LETTER TO THE EDITOR
A Review of Endocrine Orchestra in the Times of COVID Pandemic
Department of Endocrinology, RG Kar Medical College and Hospital, Kolkata, West Bengal, India
Corresponding Author: Debarati Bhar, Department of Endocrinology, RG Kar Medical College and Hospital, Kolkata, West Bengal, India, Phone: +91 9433111811, e-mail: email@example.com
How to cite this article: Bhar D. A Review of Endocrine Orchestra in the Times of COVID Pandemic. Bengal Physician Journal 2020;7(3):74–75.
Source of support: Nil
Conflict of interest: None
While the country and world engage the pandemic of novel coronavirus disease-2019 (COVID-19) or severe respiratory syndrome coronavirus 2, it remains vital for our healthcare system to continue caring for all patients while mitigating their exposure to potential sources of infection. I read, with great appreciation, the S. Siddhanta review article “Impact of COVID 19 on Endocrine Organs,”1 highlighting the effects of SARS-CoV-2 infection on the endocrine system which is our beloved specialty.

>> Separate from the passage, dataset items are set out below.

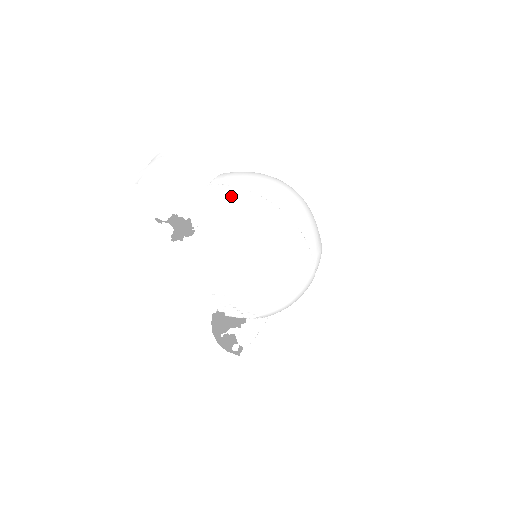
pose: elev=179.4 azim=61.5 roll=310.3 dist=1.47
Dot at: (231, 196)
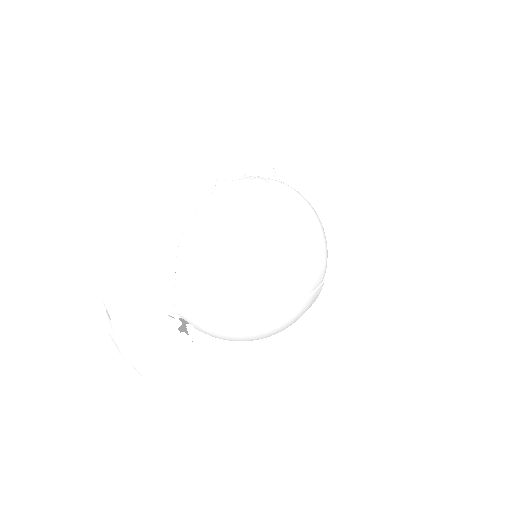
Dot at: (211, 314)
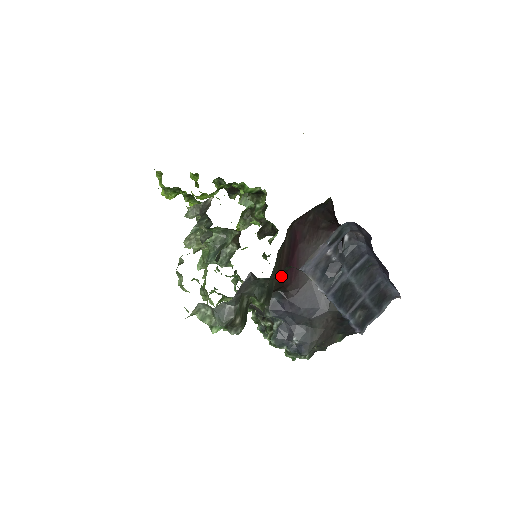
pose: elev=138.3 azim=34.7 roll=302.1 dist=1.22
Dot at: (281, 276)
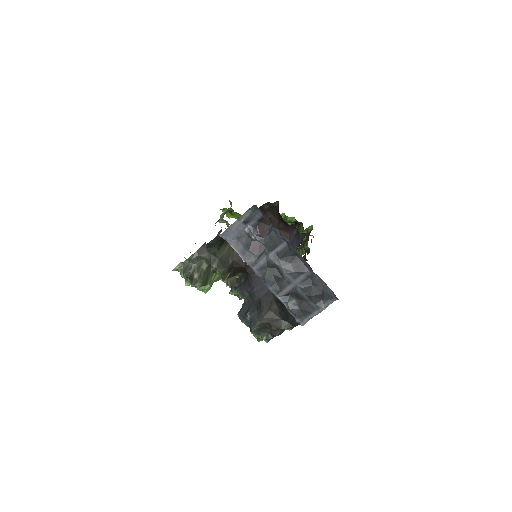
Dot at: (240, 257)
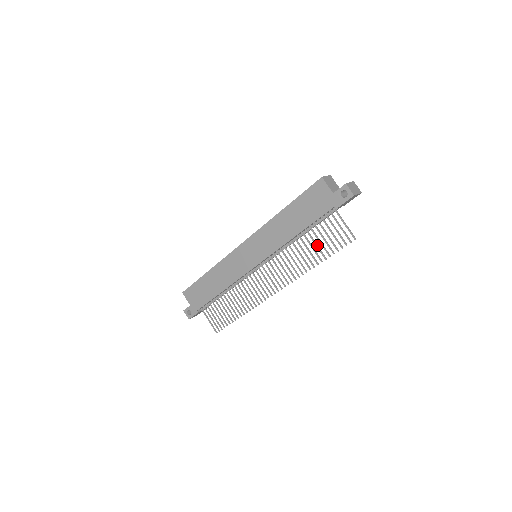
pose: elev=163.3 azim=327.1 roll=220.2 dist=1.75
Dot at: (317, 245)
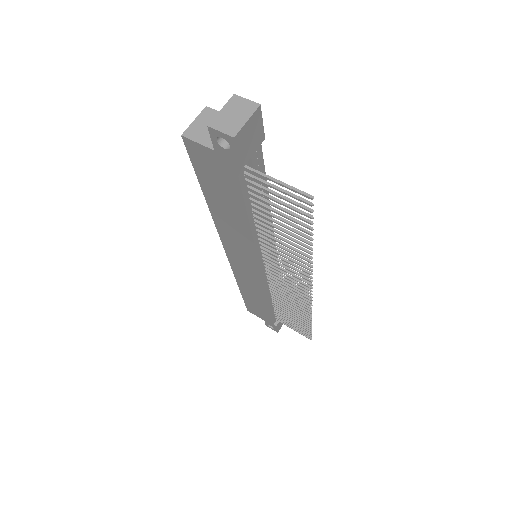
Dot at: (284, 226)
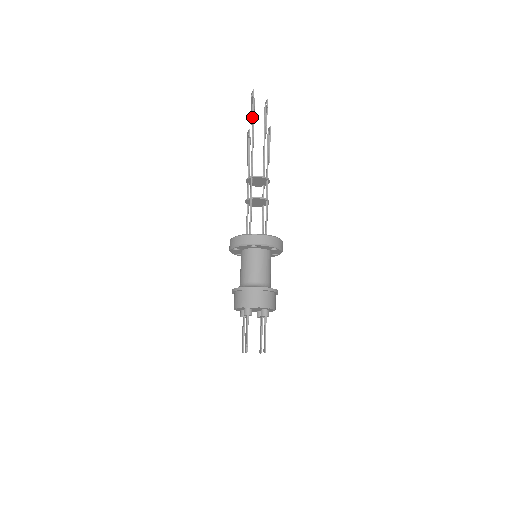
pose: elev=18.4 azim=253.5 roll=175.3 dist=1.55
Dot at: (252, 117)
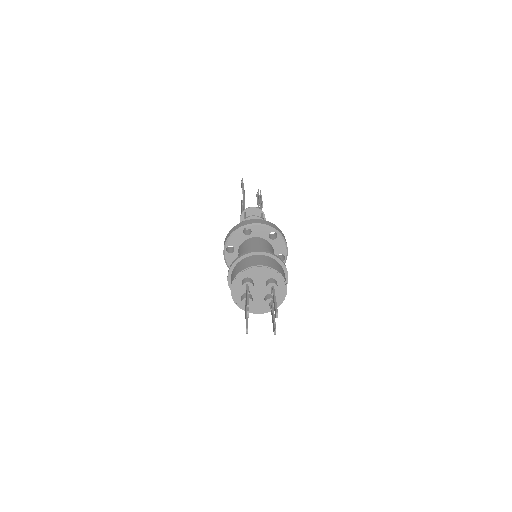
Dot at: (242, 189)
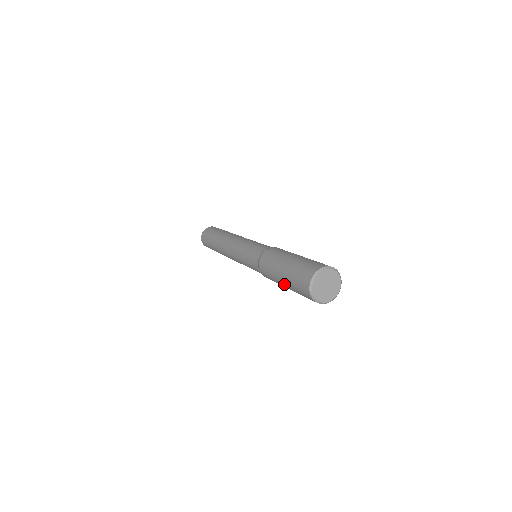
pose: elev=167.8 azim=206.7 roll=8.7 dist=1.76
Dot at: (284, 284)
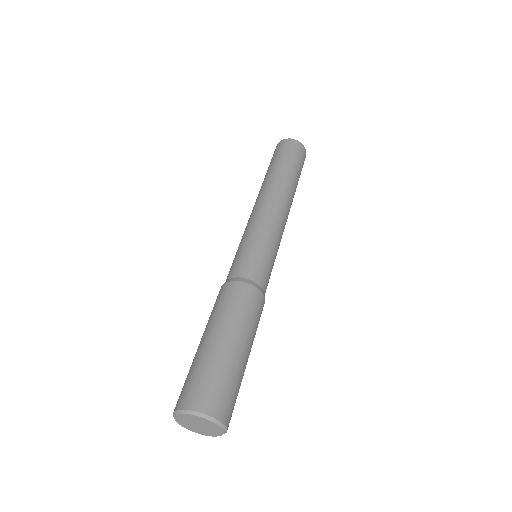
Dot at: occluded
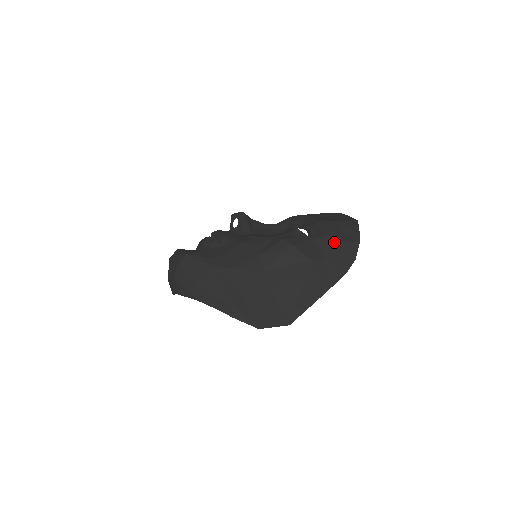
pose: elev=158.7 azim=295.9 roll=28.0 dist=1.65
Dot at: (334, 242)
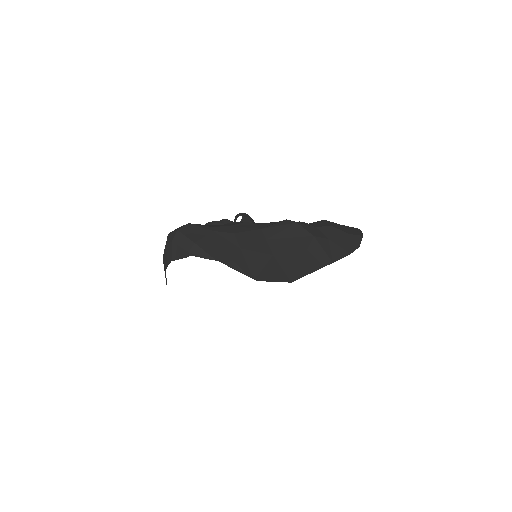
Dot at: (337, 231)
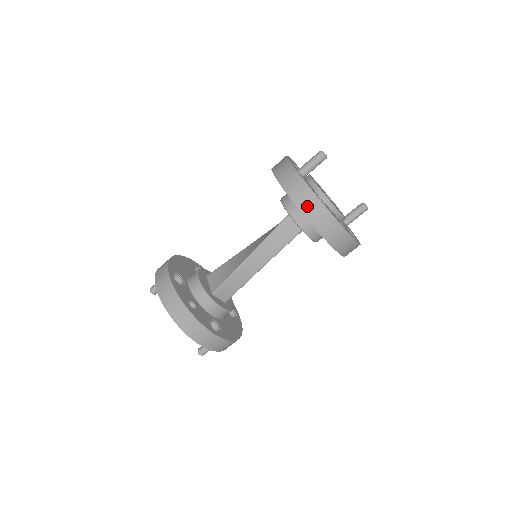
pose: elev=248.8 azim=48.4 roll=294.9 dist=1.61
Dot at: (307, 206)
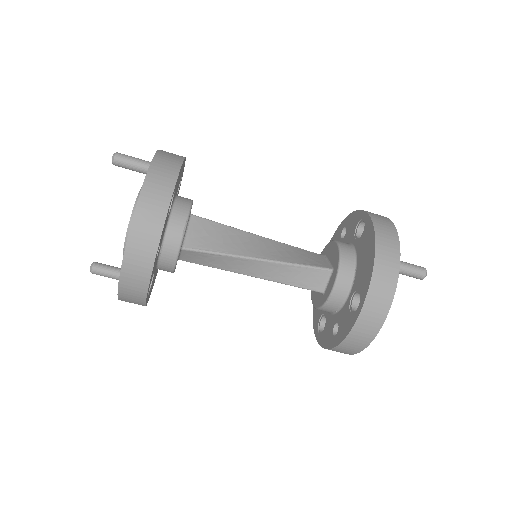
Dot at: (371, 312)
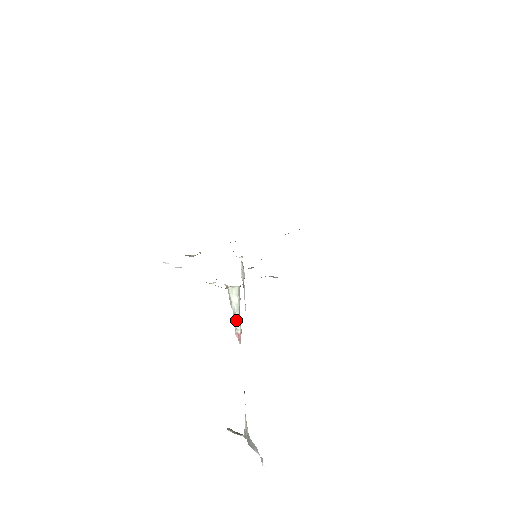
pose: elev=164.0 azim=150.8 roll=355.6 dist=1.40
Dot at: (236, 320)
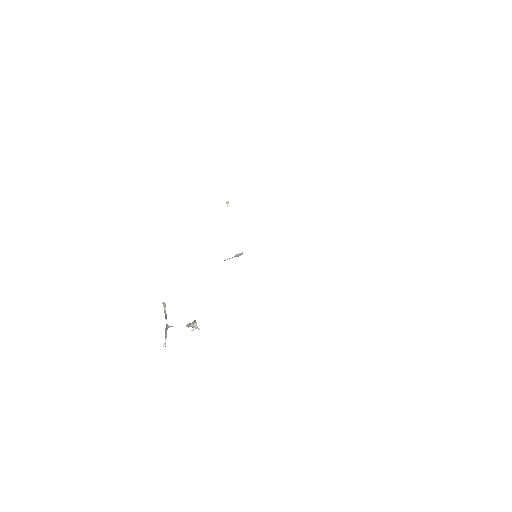
Dot at: occluded
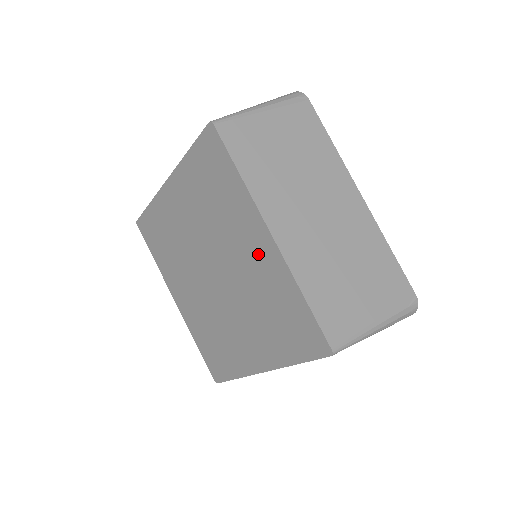
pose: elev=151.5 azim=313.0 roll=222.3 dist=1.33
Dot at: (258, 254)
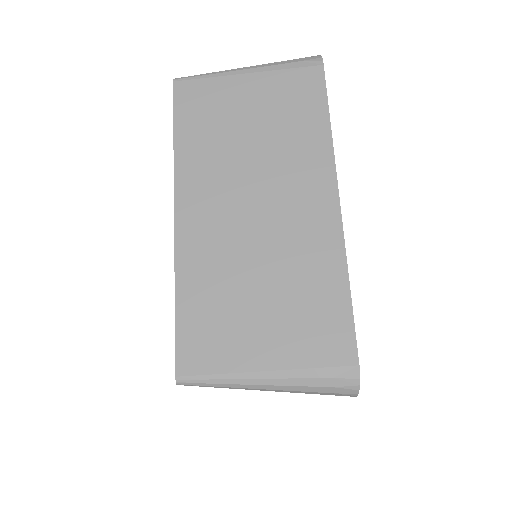
Dot at: occluded
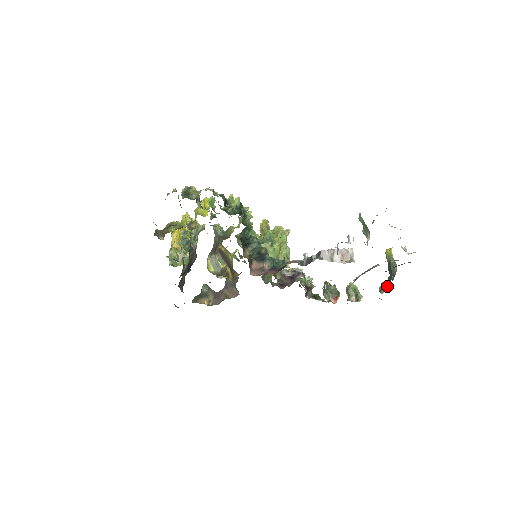
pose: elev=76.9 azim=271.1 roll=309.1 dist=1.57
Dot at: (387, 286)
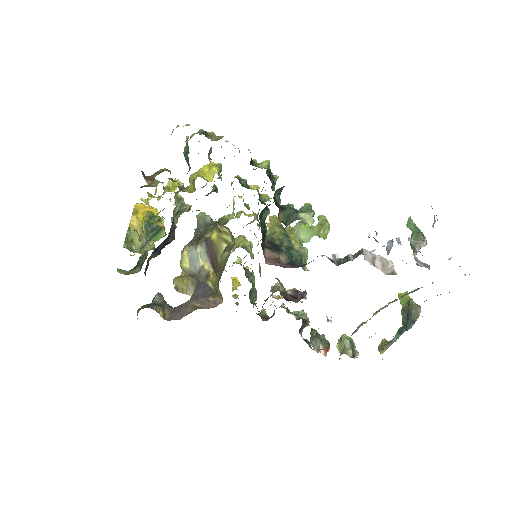
Dot at: (395, 340)
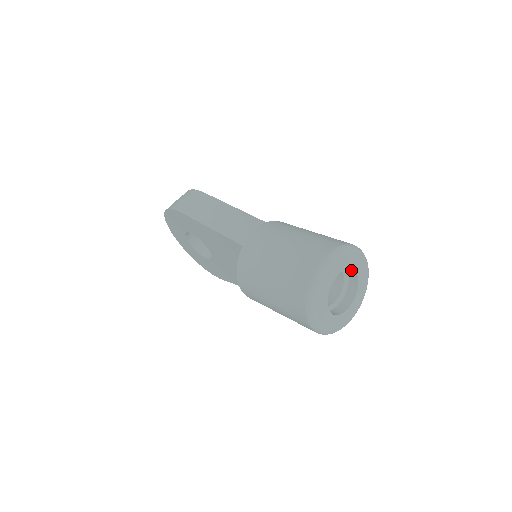
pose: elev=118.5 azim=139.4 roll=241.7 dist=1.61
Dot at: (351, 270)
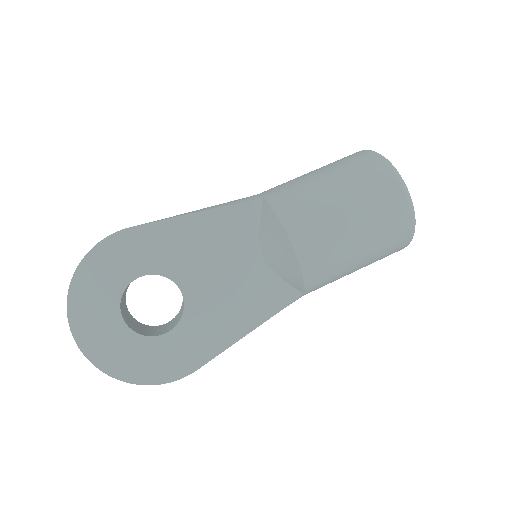
Dot at: occluded
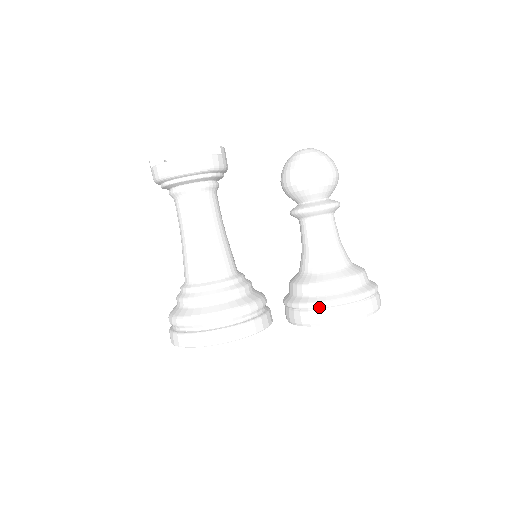
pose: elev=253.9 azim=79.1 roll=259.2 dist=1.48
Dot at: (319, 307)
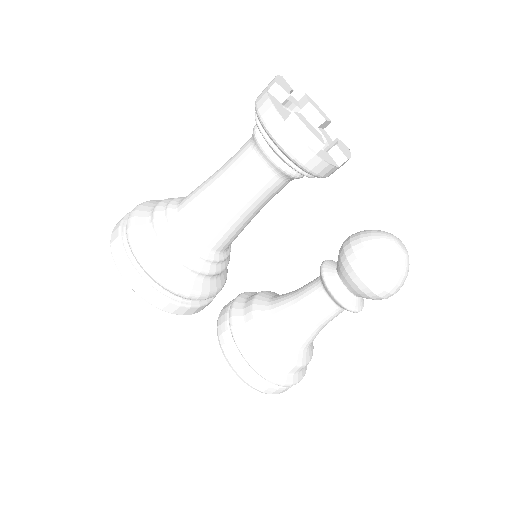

The current COVID-19 pandemic is probably the worst the world has ever faced since t1he start of the new millennium. Although the respiratory system is the most prominent target of SARS-CoV-2 (the contagion of COVID-19), extrapulmonary and especially endocrine involvement are emerging rapidly as important contributors of its morbidity and lethality. This article summarizes the impact of SARS-CoV and SARS-CoV-2 on the endocrine system to facilitate our understanding of the nature of coronavirus-associated endocrinopathy. Although new data are rapidly accumulating on this novel infection, many of the endocrine manifestations of COVID-19 remain incompletely elucidated. In the review article,1 the author adeptly summarizes various endocrine dysfunctions including coronavirus-induced new-onset diabetes mellitus, critical illness-related corticosteroid insufficiency, autoimmune thyroiditis, autoimmune hypophysitis, and reproductive system aberrations so that clinicians armed with such insights can potentially forewarn patients with COVID-19 at the bedside of immediate as well as future consequences.
In a review article, Turnbull et al.2 clarify the evidence that interleukin (IL)-1, IL-6, and tumor necrosis factor α (TNFα) that are known to be released as a part of the host response to the virus and such other threats to the host defense mechanism, which is often exaggerated in severe SARS-CoV-2 infection, can affect the hypothalamic—pituitary—adrenal axis ultimately culminating into inadequate glucocorticoid stress response in critical illness states. A similar very original article3 published in 2004 gives a very interesting insight into this theory that a virus probably evades immune system of host by molecular mimicry and if adrenocorticotropic hormone is itself the target, sadly anti-ACTH antibodies lead to a central secondary hypocortisolism. This gives us as clinicians a therapeutic window of opportunity by blocking the mimic strategy of the virus. If we initiate steroids early enough in the disease course, when the viral load is still low, fears of adrenal crises can be tackled.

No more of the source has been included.